> Requirements:
Using the news report on the Hong Kong protests, explain in one to three sentences why unrest has gripped the region this summer.

— begin Quoted passage —

All check-in service for departure flights has been suspended since 4:30 p.m. (4:30 a.m. ET), the airport authority added. Other departure and arrival flights for the rest of the day would continue, it said.

"Members of the public are advised not to come to the airport," it added.

Before the closure, flights had been taking off as the airport worked through a backlog even after a few thousand protesters once again occupied the arrival hall.

The closure came after the former British colony's embattled leader defied protesters calls to quit as the stock market tumbled and anti-government protesters filled the airport.

Unrest has roiled the Chinese semi-autonomous region for 10 weeks this summer, as thousands of residents chafe at a perceived erosion of freedoms and autonomy under Beijing's rule.

The increasingly violent demonstrations plunged the Asian financial hub into its most serious crisis in decades, presenting Chinese leader Xi Jinping with one of his biggest challenges since he came to power in 2012.

For a fifth day, protesters occupied the arrivals hall at the airport, shut down in an unprecedented move on Monday that forced hundreds of flight cancellations. Beijing likened the demonstrations in Hong Kong to terrorism.

"Take a minute to look at our city, our home," Chief Executive Carrie Lam told a news conference at the government headquarters complex, fortified with 6-foot high water-filled barricades.

"Can we bear to push it into the abyss and see it smashed to pieces?" she added, her voice wavering.

As she spoke, the benchmark Hang Seng index hit a seven-month low. By lunchtime, it had dropped nearly 2 percent, dragging down markets across Asia. It has fallen 6 percent since the protests began in June.

The protests began as opposition to a now-suspended bill that would have allowed extradition to mainland China for those facing criminal charges, but have swelled into wider calls for democracy.

Demonstrators say they are fighting the erosion of the "one country, two systems" arrangement enshrining some autonomy for Hong Kong when China took it back from Britain in 1997.

They want Lam to resign. She said she would stay.

— end Quoted passage —
— begin Given information —

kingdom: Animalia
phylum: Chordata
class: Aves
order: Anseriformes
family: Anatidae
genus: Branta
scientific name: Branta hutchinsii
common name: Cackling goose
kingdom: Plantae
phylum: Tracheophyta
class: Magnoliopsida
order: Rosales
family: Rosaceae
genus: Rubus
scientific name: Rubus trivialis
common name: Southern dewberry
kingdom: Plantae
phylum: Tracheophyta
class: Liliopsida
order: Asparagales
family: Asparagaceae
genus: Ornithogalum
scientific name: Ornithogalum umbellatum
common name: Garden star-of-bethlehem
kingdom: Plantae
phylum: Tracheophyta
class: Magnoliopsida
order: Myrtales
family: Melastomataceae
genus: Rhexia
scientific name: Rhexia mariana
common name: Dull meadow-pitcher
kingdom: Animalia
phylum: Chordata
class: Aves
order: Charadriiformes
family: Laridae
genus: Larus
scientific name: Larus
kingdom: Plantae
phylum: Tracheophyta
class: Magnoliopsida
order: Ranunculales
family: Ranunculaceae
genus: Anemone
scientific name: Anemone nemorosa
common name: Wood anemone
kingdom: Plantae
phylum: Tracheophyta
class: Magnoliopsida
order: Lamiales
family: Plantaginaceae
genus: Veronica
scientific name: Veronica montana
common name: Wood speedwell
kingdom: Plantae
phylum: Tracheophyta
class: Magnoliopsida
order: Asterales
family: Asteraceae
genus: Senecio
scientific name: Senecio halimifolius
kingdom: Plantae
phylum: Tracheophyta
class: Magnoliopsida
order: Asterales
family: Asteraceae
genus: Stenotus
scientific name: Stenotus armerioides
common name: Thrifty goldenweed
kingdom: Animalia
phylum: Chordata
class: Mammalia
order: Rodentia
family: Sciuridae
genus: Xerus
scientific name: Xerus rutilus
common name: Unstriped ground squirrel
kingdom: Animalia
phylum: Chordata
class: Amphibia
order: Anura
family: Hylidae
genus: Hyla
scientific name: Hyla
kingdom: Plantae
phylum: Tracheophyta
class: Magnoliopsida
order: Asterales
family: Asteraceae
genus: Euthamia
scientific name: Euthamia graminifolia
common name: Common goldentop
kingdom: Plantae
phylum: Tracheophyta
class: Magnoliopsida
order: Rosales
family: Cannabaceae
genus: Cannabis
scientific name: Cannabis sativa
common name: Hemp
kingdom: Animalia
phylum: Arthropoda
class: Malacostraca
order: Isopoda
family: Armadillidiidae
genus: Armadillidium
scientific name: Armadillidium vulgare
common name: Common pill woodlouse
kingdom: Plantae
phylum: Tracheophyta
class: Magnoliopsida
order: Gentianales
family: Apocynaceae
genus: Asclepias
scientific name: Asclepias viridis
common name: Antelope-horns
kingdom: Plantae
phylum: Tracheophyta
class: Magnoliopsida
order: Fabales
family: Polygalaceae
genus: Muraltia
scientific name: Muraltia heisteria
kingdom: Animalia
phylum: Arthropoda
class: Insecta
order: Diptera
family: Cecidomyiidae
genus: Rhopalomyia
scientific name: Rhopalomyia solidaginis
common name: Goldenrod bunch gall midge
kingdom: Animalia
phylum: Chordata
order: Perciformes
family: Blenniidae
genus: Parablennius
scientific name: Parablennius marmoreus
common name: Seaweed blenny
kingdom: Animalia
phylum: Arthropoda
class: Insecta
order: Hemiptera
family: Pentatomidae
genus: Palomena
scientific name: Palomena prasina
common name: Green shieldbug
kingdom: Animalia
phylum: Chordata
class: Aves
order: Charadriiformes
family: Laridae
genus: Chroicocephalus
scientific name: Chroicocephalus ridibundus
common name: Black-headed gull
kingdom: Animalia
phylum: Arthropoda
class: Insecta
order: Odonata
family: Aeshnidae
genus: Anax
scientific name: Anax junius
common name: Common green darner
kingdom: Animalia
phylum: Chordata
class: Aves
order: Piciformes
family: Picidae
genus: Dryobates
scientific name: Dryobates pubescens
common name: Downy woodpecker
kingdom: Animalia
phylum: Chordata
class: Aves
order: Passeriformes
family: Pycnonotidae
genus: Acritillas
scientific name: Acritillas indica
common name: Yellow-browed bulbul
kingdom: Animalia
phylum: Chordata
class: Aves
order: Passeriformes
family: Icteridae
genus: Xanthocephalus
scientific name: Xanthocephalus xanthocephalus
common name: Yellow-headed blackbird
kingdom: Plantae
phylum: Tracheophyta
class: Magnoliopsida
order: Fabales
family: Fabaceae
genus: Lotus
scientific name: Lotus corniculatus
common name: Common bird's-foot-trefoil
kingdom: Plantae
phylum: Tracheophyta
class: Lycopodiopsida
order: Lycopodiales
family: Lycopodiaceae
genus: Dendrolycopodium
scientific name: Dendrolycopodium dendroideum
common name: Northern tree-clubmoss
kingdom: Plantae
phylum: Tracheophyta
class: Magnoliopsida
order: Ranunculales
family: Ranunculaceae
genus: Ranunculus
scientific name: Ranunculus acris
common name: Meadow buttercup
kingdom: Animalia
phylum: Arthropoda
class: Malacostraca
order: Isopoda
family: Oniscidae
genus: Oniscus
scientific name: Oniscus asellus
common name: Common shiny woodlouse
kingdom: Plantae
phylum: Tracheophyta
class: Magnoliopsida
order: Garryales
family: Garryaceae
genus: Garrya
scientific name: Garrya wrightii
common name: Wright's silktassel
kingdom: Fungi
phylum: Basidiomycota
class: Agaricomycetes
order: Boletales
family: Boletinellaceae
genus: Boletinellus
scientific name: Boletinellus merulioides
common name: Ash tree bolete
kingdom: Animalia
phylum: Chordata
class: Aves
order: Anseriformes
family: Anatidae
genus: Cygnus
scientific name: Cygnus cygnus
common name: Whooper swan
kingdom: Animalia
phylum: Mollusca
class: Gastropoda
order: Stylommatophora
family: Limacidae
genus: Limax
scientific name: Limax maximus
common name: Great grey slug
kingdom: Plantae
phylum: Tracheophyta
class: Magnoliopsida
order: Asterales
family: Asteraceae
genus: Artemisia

— end Given information —

> Task solution:
Thousands of residents resent what they see as an erosion of their freedoms and autonomy under Beijing's rule. The protests began as opposition to a now-suspended bill that would have allowed extradition to mainland China for people facing criminal charges. They then grew into wider calls for democracy.